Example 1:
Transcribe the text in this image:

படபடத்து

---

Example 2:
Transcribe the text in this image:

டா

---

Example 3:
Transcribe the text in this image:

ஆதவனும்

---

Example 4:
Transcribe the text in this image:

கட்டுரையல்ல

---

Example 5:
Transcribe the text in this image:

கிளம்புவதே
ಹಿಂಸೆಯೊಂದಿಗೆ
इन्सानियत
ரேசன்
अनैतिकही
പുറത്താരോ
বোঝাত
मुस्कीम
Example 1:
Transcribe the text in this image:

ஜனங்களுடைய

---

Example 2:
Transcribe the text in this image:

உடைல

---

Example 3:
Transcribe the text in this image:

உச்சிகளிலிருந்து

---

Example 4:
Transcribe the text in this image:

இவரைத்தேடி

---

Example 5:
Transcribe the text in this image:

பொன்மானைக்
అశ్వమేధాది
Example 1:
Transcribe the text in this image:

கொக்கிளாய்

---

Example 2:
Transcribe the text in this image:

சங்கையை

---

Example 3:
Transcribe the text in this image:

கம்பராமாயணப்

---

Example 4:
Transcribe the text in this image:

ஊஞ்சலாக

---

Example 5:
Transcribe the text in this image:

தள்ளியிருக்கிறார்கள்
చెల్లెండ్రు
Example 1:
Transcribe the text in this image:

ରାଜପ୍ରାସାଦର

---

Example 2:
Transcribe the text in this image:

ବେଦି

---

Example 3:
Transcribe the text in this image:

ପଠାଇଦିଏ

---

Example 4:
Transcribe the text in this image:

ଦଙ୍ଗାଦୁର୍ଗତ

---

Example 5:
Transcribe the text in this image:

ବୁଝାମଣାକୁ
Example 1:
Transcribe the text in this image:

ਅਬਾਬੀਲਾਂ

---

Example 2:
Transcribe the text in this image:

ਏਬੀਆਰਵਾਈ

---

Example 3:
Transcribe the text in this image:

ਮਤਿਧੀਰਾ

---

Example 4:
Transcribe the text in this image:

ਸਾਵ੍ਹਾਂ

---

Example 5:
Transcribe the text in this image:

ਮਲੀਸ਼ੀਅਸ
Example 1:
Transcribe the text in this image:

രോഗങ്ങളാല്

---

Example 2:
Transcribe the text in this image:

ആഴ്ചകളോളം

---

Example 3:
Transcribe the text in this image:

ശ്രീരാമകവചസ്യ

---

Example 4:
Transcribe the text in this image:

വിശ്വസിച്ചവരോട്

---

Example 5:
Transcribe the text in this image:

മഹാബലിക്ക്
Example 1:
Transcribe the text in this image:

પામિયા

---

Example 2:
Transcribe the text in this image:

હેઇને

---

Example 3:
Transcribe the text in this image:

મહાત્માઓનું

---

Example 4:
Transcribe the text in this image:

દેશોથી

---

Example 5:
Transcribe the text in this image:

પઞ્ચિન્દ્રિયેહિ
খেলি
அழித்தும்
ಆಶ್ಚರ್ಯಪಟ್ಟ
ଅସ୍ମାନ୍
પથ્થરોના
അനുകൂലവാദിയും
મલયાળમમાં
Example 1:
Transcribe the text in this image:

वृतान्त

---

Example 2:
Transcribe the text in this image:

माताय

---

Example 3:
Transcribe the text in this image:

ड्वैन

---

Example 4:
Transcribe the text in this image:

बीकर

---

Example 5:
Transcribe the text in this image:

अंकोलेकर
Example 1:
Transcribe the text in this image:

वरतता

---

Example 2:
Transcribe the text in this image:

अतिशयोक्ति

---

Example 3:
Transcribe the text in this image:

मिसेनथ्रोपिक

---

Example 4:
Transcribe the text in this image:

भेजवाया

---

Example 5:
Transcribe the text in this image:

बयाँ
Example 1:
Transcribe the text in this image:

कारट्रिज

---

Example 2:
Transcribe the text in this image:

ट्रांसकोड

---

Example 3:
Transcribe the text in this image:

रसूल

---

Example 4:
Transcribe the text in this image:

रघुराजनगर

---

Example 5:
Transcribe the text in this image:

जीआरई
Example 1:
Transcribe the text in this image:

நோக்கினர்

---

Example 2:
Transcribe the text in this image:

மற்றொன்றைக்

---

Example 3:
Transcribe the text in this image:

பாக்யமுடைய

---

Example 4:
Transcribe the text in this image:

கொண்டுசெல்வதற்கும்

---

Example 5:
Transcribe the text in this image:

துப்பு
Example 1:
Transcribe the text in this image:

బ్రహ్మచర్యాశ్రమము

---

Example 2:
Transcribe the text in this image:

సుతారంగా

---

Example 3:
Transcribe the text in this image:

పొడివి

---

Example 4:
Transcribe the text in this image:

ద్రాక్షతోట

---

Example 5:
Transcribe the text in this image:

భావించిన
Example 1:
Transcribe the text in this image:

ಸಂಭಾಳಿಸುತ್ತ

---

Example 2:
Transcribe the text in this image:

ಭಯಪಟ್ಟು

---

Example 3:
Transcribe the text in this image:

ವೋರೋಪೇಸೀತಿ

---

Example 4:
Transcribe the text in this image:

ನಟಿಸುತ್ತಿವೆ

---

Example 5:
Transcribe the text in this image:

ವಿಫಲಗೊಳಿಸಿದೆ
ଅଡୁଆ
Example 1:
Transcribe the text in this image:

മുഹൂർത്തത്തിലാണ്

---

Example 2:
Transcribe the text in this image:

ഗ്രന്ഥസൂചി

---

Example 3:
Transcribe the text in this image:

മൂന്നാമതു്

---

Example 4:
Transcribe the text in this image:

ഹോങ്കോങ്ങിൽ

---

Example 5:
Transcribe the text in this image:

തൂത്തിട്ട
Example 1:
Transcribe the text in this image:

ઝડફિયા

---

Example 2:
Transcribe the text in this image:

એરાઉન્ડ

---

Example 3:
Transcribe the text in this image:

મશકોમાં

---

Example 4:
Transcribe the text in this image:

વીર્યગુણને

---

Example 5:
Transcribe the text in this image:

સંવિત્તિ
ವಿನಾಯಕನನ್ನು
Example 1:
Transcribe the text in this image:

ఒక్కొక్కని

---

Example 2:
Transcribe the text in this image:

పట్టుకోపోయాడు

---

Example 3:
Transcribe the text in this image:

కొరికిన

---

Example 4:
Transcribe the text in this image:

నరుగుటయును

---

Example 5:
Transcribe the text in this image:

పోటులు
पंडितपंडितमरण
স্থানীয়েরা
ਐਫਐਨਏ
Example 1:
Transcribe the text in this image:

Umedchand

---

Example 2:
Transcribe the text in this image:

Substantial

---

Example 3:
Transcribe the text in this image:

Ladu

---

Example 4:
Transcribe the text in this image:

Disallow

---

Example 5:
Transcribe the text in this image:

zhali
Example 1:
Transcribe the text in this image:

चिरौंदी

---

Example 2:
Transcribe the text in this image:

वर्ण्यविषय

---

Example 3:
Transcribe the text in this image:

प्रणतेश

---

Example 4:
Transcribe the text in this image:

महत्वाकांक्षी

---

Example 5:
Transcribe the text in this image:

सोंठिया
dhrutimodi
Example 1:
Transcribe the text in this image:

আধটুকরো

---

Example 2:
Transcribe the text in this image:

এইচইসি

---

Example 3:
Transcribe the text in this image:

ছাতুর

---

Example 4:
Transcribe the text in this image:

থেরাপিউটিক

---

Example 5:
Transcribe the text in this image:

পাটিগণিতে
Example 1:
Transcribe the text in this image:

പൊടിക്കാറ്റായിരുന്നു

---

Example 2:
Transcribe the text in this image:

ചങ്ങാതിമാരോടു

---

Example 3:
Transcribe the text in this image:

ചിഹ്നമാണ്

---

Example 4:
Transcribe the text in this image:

**Work to be completed**
All entries are to be repeated exactly and completely.

**Written solution**
Example 1:
Transcribe the text in this image:

படபடத்து

---

Example 2:
Transcribe the text in this image:

டா

---

Example 3:
Transcribe the text in this image:

ஆதவனும்

---

Example 4:
Transcribe the text in this image:

கட்டுரையல்ல

---

Example 5:
Transcribe the text in this image:

கிளம்புவதே
ಹಿಂಸೆಯೊಂದಿಗೆ
इन्सानियत
ரேசன்
अनैतिकही
പുറത്താരോ
বোঝাত
मुस्कीम
Example 1:
Transcribe the text in this image:

ஜனங்களுடைய

---

Example 2:
Transcribe the text in this image:

உடைல

---

Example 3:
Transcribe the text in this image:

உச்சிகளிலிருந்து

---

Example 4:
Transcribe the text in this image:

இவரைத்தேடி

---

Example 5:
Transcribe the text in this image:

பொன்மானைக்
అశ్వమేధాది
Example 1:
Transcribe the text in this image:

கொக்கிளாய்

---

Example 2:
Transcribe the text in this image:

சங்கையை

---

Example 3:
Transcribe the text in this image:

கம்பராமாயணப்

---

Example 4:
Transcribe the text in this image:

ஊஞ்சலாக

---

Example 5:
Transcribe the text in this image:

தள்ளியிருக்கிறார்கள்
చెల్లెండ్రు
Example 1:
Transcribe the text in this image:

ରାଜପ୍ରାସାଦର

---

Example 2:
Transcribe the text in this image:

ବେଦି

---

Example 3:
Transcribe the text in this image:

ପଠାଇଦିଏ

---

Example 4:
Transcribe the text in this image:

ଦଙ୍ଗାଦୁର୍ଗତ

---

Example 5:
Transcribe the text in this image:

ବୁଝାମଣାକୁ
Example 1:
Transcribe the text in this image:

ਅਬਾਬੀਲਾਂ

---

Example 2:
Transcribe the text in this image:

ਏਬੀਆਰਵਾਈ

---

Example 3:
Transcribe the text in this image:

ਮਤਿਧੀਰਾ

---

Example 4:
Transcribe the text in this image:

ਸਾਵ੍ਹਾਂ

---

Example 5:
Transcribe the text in this image:

ਮਲੀਸ਼ੀਅਸ
Example 1:
Transcribe the text in this image:

രോഗങ്ങളാല്

---

Example 2:
Transcribe the text in this image:

ആഴ്ചകളോളം

---

Example 3:
Transcribe the text in this image:

ശ്രീരാമകവചസ്യ

---

Example 4:
Transcribe the text in this image:

വിശ്വസിച്ചവരോട്

---

Example 5:
Transcribe the text in this image:

മഹാബലിക്ക്
Example 1:
Transcribe the text in this image:

પામિયા

---

Example 2:
Transcribe the text in this image:

હેઇને

---

Example 3:
Transcribe the text in this image:

મહાત્માઓનું

---

Example 4:
Transcribe the text in this image:

દેશોથી

---

Example 5:
Transcribe the text in this image:

પઞ્ચિન્દ્રિયેહિ
খেলি
அழித்தும்
ಆಶ್ಚರ್ಯಪಟ್ಟ
ଅସ୍ମାନ୍
પથ્થરોના
അനുകൂലവാദിയും
મલયાળમમાં
Example 1:
Transcribe the text in this image:

वृतान्त

---

Example 2:
Transcribe the text in this image:

माताय

---

Example 3:
Transcribe the text in this image:

ड्वैन

---

Example 4:
Transcribe the text in this image:

बीकर

---

Example 5:
Transcribe the text in this image:

अंकोलेकर
Example 1:
Transcribe the text in this image:

वरतता

---

Example 2:
Transcribe the text in this image:

अतिशयोक्ति

---

Example 3:
Transcribe the text in this image:

मिसेनथ्रोपिक

---

Example 4:
Transcribe the text in this image:

भेजवाया

---

Example 5:
Transcribe the text in this image:

बयाँ
Example 1:
Transcribe the text in this image:

कारट्रिज

---

Example 2:
Transcribe the text in this image:

ट्रांसकोड

---

Example 3:
Transcribe the text in this image:

रसूल

---

Example 4:
Transcribe the text in this image:

रघुराजनगर

---

Example 5:
Transcribe the text in this image:

जीआरई
Example 1:
Transcribe the text in this image:

நோக்கினர்

---

Example 2:
Transcribe the text in this image:

மற்றொன்றைக்

---

Example 3:
Transcribe the text in this image:

பாக்யமுடைய

---

Example 4:
Transcribe the text in this image:

கொண்டுசெல்வதற்கும்

---

Example 5:
Transcribe the text in this image:

துப்பு
Example 1:
Transcribe the text in this image:

బ్రహ్మచర్యాశ్రమము

---

Example 2:
Transcribe the text in this image:

సుతారంగా

---

Example 3:
Transcribe the text in this image:

పొడివి

---

Example 4:
Transcribe the text in this image:

ద్రాక్షతోట

---

Example 5:
Transcribe the text in this image:

భావించిన
Example 1:
Transcribe the text in this image:

ಸಂಭಾಳಿಸುತ್ತ

---

Example 2:
Transcribe the text in this image:

ಭಯಪಟ್ಟು

---

Example 3:
Transcribe the text in this image:

ವೋರೋಪೇಸೀತಿ

---

Example 4:
Transcribe the text in this image:

ನಟಿಸುತ್ತಿವೆ

---

Example 5:
Transcribe the text in this image:

ವಿಫಲಗೊಳಿಸಿದೆ
ଅଡୁଆ
Example 1:
Transcribe the text in this image:

മുഹൂർത്തത്തിലാണ്

---

Example 2:
Transcribe the text in this image:

ഗ്രന്ഥസൂചി

---

Example 3:
Transcribe the text in this image:

മൂന്നാമതു്

---

Example 4:
Transcribe the text in this image:

ഹോങ്കോങ്ങിൽ

---

Example 5:
Transcribe the text in this image:

തൂത്തിട്ട
Example 1:
Transcribe the text in this image:

ઝડફિયા

---

Example 2:
Transcribe the text in this image:

એરાઉન્ડ

---

Example 3:
Transcribe the text in this image:

મશકોમાં

---

Example 4:
Transcribe the text in this image:

વીર્યગુણને

---

Example 5:
Transcribe the text in this image:

સંવિત્તિ
ವಿನಾಯಕನನ್ನು
Example 1:
Transcribe the text in this image:

ఒక్కొక్కని

---

Example 2:
Transcribe the text in this image:

పట్టుకోపోయాడు

---

Example 3:
Transcribe the text in this image:

కొరికిన

---

Example 4:
Transcribe the text in this image:

నరుగుటయును

---

Example 5:
Transcribe the text in this image:

పోటులు
पंडितपंडितमरण
স্থানীয়েরা
ਐਫਐਨਏ
Example 1:
Transcribe the text in this image:

Umedchand

---

Example 2:
Transcribe the text in this image:

Substantial

---

Example 3:
Transcribe the text in this image:

Ladu

---

Example 4:
Transcribe the text in this image:

Disallow

---

Example 5:
Transcribe the text in this image:

zhali
Example 1:
Transcribe the text in this image:

चिरौंदी

---

Example 2:
Transcribe the text in this image:

वर्ण्यविषय

---

Example 3:
Transcribe the text in this image:

प्रणतेश

---

Example 4:
Transcribe the text in this image:

महत्वाकांक्षी

---

Example 5:
Transcribe the text in this image:

सोंठिया
dhrutimodi
Example 1:
Transcribe the text in this image:

আধটুকরো

---

Example 2:
Transcribe the text in this image:

এইচইসি

---

Example 3:
Transcribe the text in this image:

ছাতুর

---

Example 4:
Transcribe the text in this image:

থেরাপিউটিক

---

Example 5:
Transcribe the text in this image:

পাটিগণিতে
Example 1:
Transcribe the text in this image:

പൊടിക്കാറ്റായിരുന്നു

---

Example 2:
Transcribe the text in this image:

ചങ്ങാതിമാരോടു

---

Example 3:
Transcribe the text in this image:

ചിഹ്നമാണ്

---

Example 4:
Transcribe the text in this image:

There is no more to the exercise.